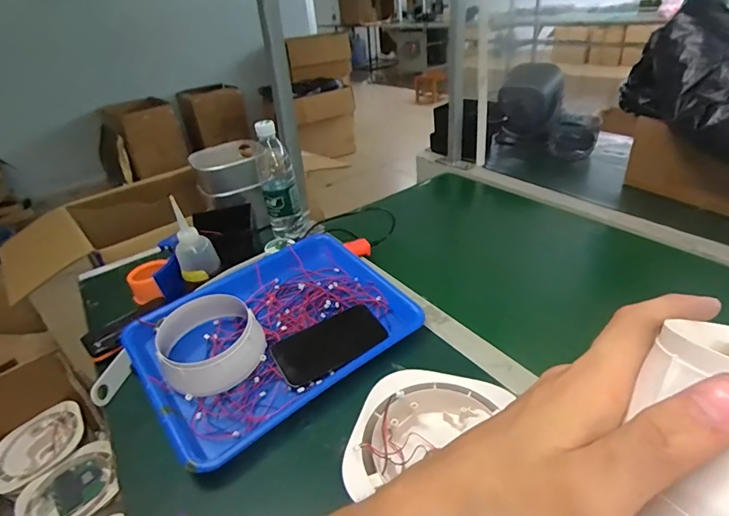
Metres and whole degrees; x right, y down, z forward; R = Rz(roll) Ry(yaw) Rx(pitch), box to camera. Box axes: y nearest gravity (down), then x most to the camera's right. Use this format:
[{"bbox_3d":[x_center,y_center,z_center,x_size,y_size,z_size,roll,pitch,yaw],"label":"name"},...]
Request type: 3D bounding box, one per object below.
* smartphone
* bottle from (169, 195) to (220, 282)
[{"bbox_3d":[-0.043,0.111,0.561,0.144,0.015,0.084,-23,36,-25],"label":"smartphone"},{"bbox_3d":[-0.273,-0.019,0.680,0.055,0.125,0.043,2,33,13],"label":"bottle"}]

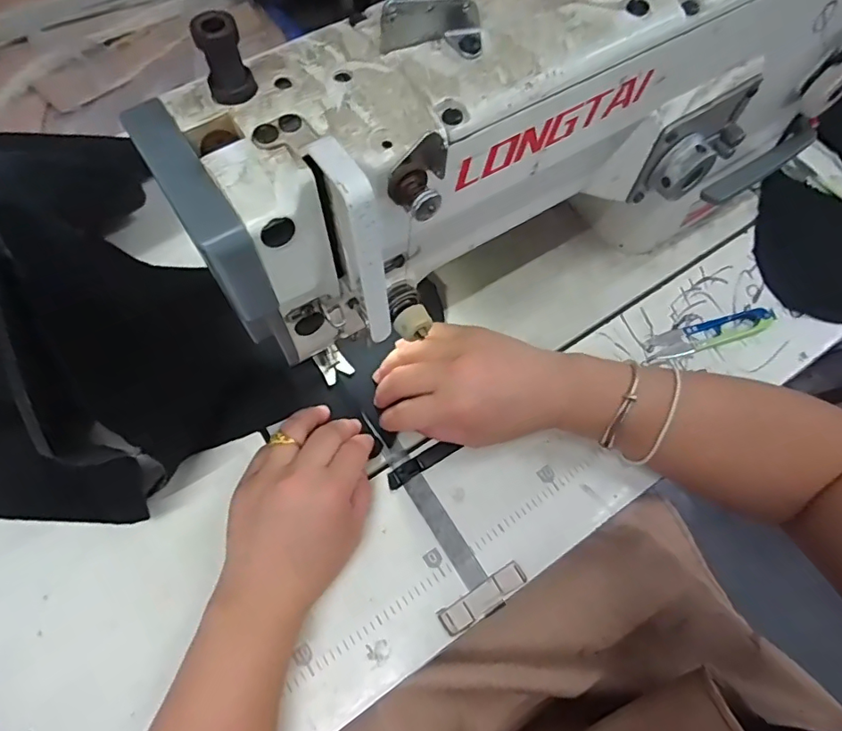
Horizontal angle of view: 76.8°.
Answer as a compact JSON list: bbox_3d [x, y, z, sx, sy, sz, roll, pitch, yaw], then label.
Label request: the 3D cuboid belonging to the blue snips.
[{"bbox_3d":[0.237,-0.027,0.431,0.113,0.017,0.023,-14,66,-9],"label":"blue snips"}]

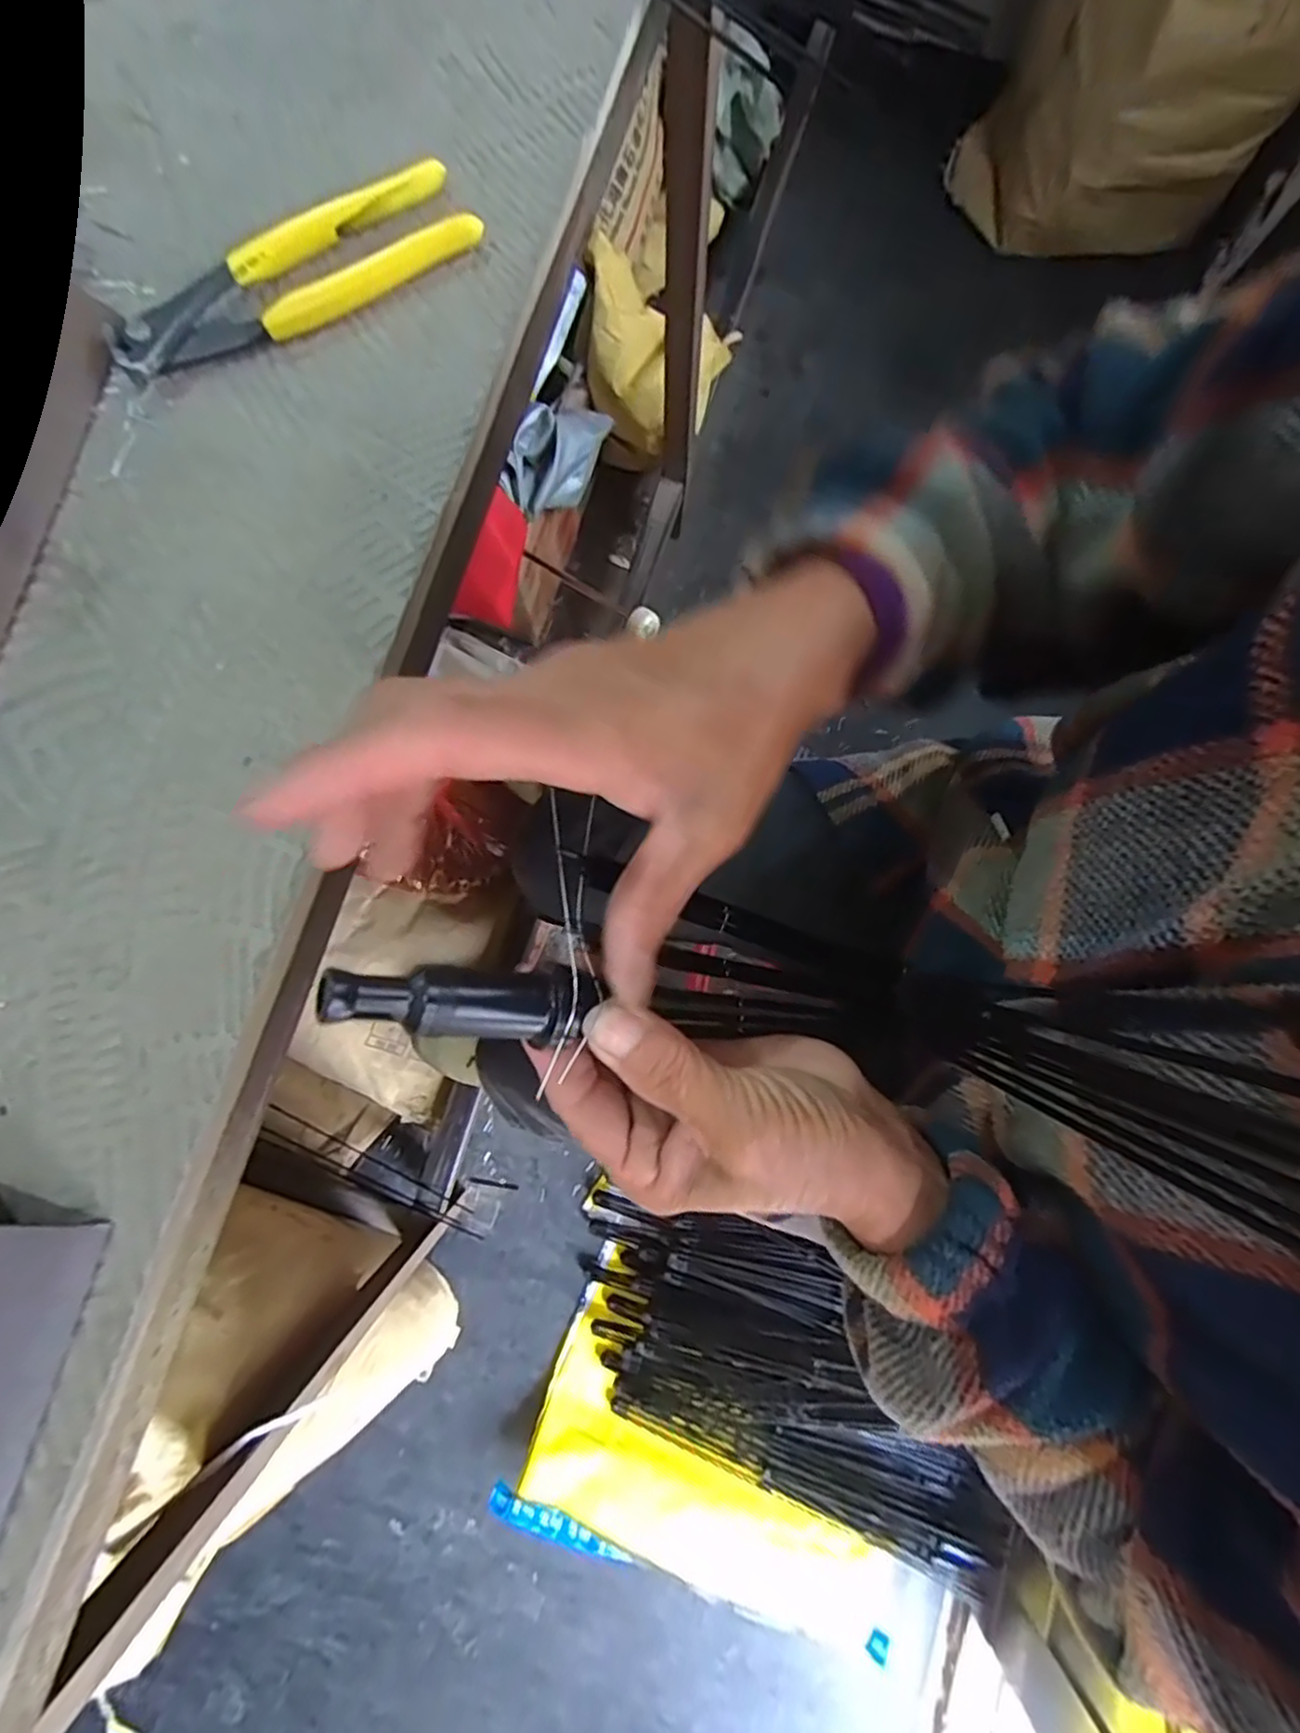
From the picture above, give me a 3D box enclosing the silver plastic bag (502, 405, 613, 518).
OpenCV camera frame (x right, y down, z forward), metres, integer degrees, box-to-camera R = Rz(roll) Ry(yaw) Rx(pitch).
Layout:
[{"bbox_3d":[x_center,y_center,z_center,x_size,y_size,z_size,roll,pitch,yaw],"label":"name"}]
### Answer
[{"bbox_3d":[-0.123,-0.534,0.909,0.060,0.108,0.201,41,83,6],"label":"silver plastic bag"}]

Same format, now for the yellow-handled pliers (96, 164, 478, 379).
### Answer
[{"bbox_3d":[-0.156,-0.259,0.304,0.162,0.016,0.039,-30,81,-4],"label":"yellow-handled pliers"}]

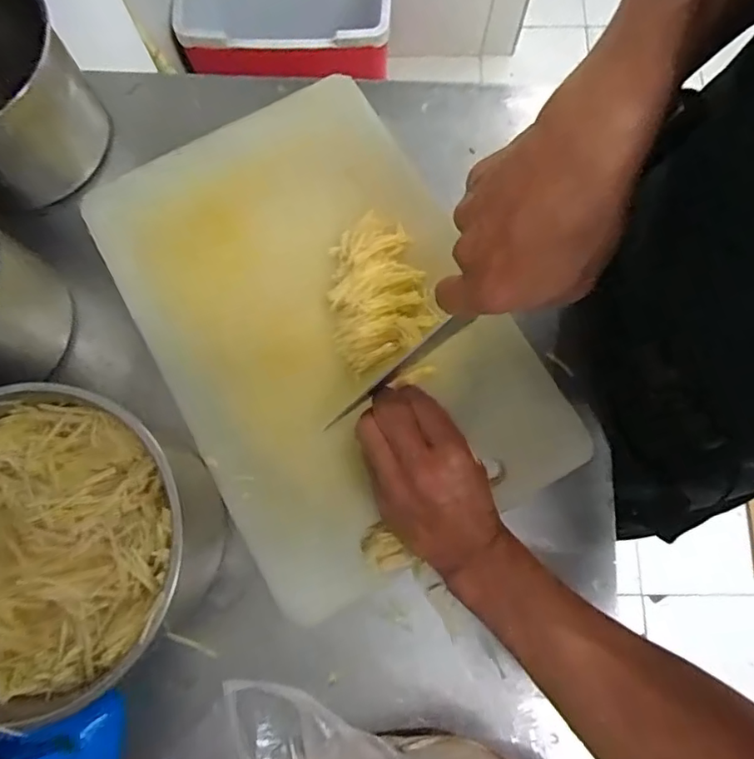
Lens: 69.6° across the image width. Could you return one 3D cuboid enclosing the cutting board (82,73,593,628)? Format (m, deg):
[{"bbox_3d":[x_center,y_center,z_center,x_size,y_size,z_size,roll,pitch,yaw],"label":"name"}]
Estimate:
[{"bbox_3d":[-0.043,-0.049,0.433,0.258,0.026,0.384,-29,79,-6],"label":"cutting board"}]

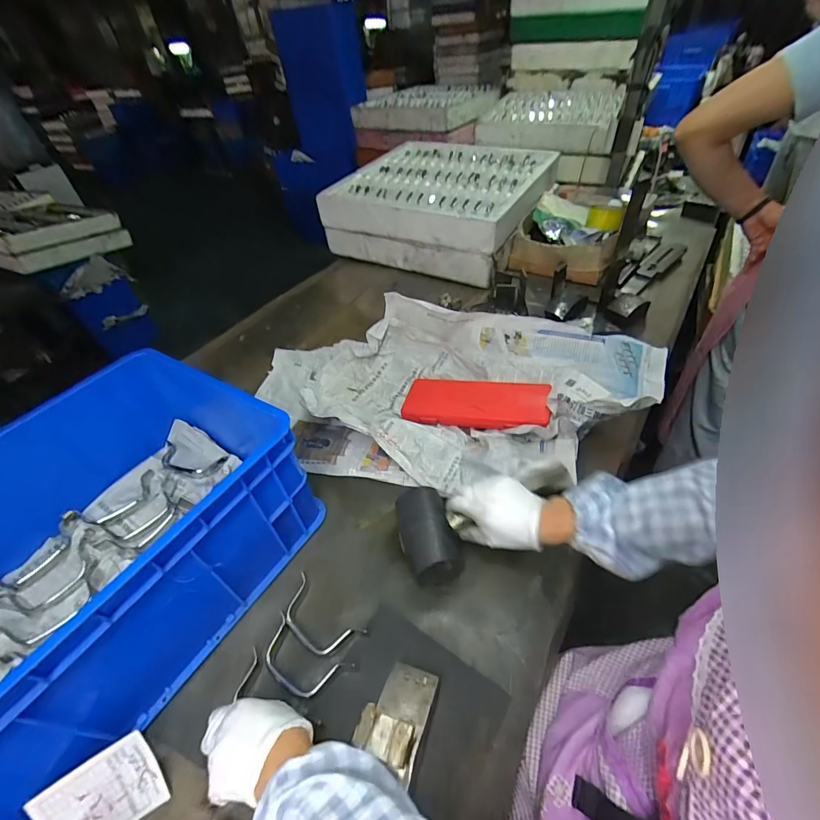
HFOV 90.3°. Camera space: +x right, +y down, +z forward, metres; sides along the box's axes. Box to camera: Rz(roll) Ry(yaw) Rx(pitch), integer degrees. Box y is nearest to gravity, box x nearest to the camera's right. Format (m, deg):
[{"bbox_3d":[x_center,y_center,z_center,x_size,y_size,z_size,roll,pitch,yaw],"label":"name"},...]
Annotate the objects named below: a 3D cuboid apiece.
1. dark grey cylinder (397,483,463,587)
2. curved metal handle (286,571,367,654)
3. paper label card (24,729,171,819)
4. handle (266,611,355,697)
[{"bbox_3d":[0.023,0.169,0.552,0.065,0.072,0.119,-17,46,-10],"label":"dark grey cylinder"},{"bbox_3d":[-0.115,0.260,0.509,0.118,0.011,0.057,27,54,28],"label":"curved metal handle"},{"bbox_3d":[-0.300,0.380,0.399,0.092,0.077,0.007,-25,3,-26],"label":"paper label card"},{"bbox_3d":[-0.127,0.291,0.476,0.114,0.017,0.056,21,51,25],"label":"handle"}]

■ ■ ■ ■

ACTIVITY -> Copy the records exactly. Skip the pictures.

FINISHED TASK ->
Metres and whole degrees; x right, y down, z forward; R = Rz(roll) Ry(yaw) Rx(pitch), box to camera. Box axes: y nearest gravity (down), then x most to the camera's right. Use this format:
[{"bbox_3d":[x_center,y_center,z_center,x_size,y_size,z_size,roll,pitch,yaw],"label":"name"},...]
Request type: 3D bounding box, one per object below.
* smartphone
* bottle from (169, 195) to (220, 282)
[{"bbox_3d":[-0.043,0.111,0.561,0.144,0.015,0.084,-23,36,-25],"label":"smartphone"},{"bbox_3d":[-0.273,-0.019,0.680,0.055,0.125,0.043,2,33,13],"label":"bottle"}]

Horizontal angle of view: 76.8°.
Answer as a compact JSON list: bbox_3d [x, y, z, sx, sy, sz, roll, pitch, yaw], then label.
Label request: the 3D cuboid belonging to the blue snips.
[{"bbox_3d":[0.237,-0.027,0.431,0.113,0.017,0.023,-14,66,-9],"label":"blue snips"}]

From the picture above, give me a 3D box enclosing the silver plastic bag (502, 405, 613, 518).
OpenCV camera frame (x right, y down, z forward), metres, integer degrees, box-to-camera R = Rz(roll) Ry(yaw) Rx(pitch).
Layout:
[{"bbox_3d":[x_center,y_center,z_center,x_size,y_size,z_size,roll,pitch,yaw],"label":"name"}]
### Answer
[{"bbox_3d":[-0.123,-0.534,0.909,0.060,0.108,0.201,41,83,6],"label":"silver plastic bag"}]

Same format, now for the yellow-handled pliers (96, 164, 478, 379).
### Answer
[{"bbox_3d":[-0.156,-0.259,0.304,0.162,0.016,0.039,-30,81,-4],"label":"yellow-handled pliers"}]

Lens: 69.6° across the image width. Could you return one 3D cuboid enclosing the cutting board (82,73,593,628)? Format (m, deg):
[{"bbox_3d":[x_center,y_center,z_center,x_size,y_size,z_size,roll,pitch,yaw],"label":"name"}]
Estimate:
[{"bbox_3d":[-0.043,-0.049,0.433,0.258,0.026,0.384,-29,79,-6],"label":"cutting board"}]

HFOV 90.3°. Camera space: +x right, +y down, +z forward, metres; sides along the box's axes. Box to camera: Rz(roll) Ry(yaw) Rx(pitch), integer degrees. Box y is nearest to gravity, box x nearest to the camera's right. Format (m, deg):
[{"bbox_3d":[x_center,y_center,z_center,x_size,y_size,z_size,roll,pitch,yaw],"label":"name"},...]
Annotate the objects named below: a 3D cuboid apiece.
1. dark grey cylinder (397,483,463,587)
2. curved metal handle (286,571,367,654)
3. paper label card (24,729,171,819)
4. handle (266,611,355,697)
[{"bbox_3d":[0.023,0.169,0.552,0.065,0.072,0.119,-17,46,-10],"label":"dark grey cylinder"},{"bbox_3d":[-0.115,0.260,0.509,0.118,0.011,0.057,27,54,28],"label":"curved metal handle"},{"bbox_3d":[-0.300,0.380,0.399,0.092,0.077,0.007,-25,3,-26],"label":"paper label card"},{"bbox_3d":[-0.127,0.291,0.476,0.114,0.017,0.056,21,51,25],"label":"handle"}]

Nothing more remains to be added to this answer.